**About this task:**
Your answer should be the line that contains "right ankle: (31, 274)" and each line after it, restated word for word through the final line of the entries.

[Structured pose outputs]
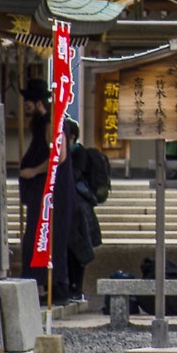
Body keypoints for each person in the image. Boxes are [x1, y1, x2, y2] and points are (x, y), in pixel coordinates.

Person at [59, 118, 109, 305]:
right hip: (72, 207)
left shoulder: (79, 154)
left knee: (77, 250)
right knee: (70, 250)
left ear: (71, 136)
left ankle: (76, 289)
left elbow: (74, 176)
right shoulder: (70, 153)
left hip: (79, 209)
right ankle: (70, 287)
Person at [15, 79, 52, 287]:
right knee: (31, 233)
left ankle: (36, 277)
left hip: (41, 188)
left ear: (39, 103)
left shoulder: (48, 124)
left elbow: (56, 157)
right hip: (33, 189)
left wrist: (33, 171)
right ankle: (31, 274)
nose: (26, 108)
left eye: (28, 104)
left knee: (35, 234)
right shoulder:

**Answer section:**
right ankle: (31, 274)
nose: (26, 108)
left eye: (28, 104)
left knee: (35, 234)
right shoulder:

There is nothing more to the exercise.